The cities join an increasing number of states, including California and New York, and leading corporations choosing to follow the Kyoto lead even while their country doesn't.

They can act by using renewable energy and alternative fuels, placing tougher controls on auto emissions or building energy-saving green buildings.

"We reject the idea that is put forward by our national leaders in the United States that we have a choice to save the environment or save the economy," Nickels said on Tuesday on the sidelines of the 189-nation United Nations conference on climate change.

Bush pulled the United States out of Kyoto in 2001, arguing that the mandatory emissions cuts for some 40 industrial nations would hurt US growth and wrongly excluded developing economies like China and India.

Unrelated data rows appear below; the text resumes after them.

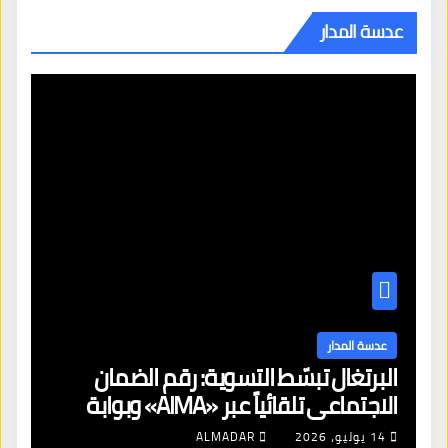
عدسة المدار
عدسة المدار
البرتغال تبسّط التسوية: رقم الضمان
الاجتماعي تلقائياً عبر «AIMA» وبوابة
جديدة لتجديد الإقامات
14 يوليو، 2026
ALMADAR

And since then his administration has shown no sign of budging on accepting mandatory curbs, to the frustration of European leaders and environmental activists huddling in Montreal.

"Unfortunately, we are experiencing Category 5 denials by the Bush administration," said Jerome Ringo, who chairs the National Wildlife Federation in the United States and uses the term for the strongest hurricane rating.

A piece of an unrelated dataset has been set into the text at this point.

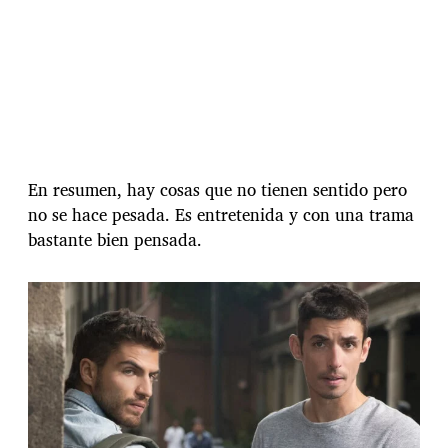
En resumen, hay cosas que no tienen sentido pero
no se hace pesada. Es entretenida y con una trama
bastante bien pensada.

Ringo said mayors, governors and congressmen are "filling the leadership vacuum left by the Bush administration."


CALIFORNIA LEADERSHIP

Cities, states and Congress are also showing that acting on climate change is a bipartisan effort, not one restricted to the Democrats who largely stand behind the Kyoto protocol.

California's Republican Gov. Arnold Schwarzenegger has won environmentalists' praise at the conference with progress on his ambitious plan to reduce greenhouse gases in the nation's most populous state 80 percent from 1990 levels by 2050.

Per capita carbon dioxide emissions in California are around half of the US average and have fallen 30 percent since 1975, while they have remained constant for the country.

"We are all part of the solution on climate change. The governor recognizes that, while California is only a piece of that, leadership is important and we can play that role," Alan Lloyd, California's secretary for the environment, said.

As nations debate in Montreal how to proceed after 2012, a bipartisan group of 24 US senators wrote a letter to Bush on Monday asking the administration to participate in talks in a "constructive way" and not block discussions on binding emissions.

Mayor Nickels hopes results on the local and state levels will eventually lead the United States back into the Kyoto protocol for post-2012.

"It is inevitable that after the cities and states show it is safe, the politicians in Washington, D.C. will join and again the United States will take its moral responsibility," he said.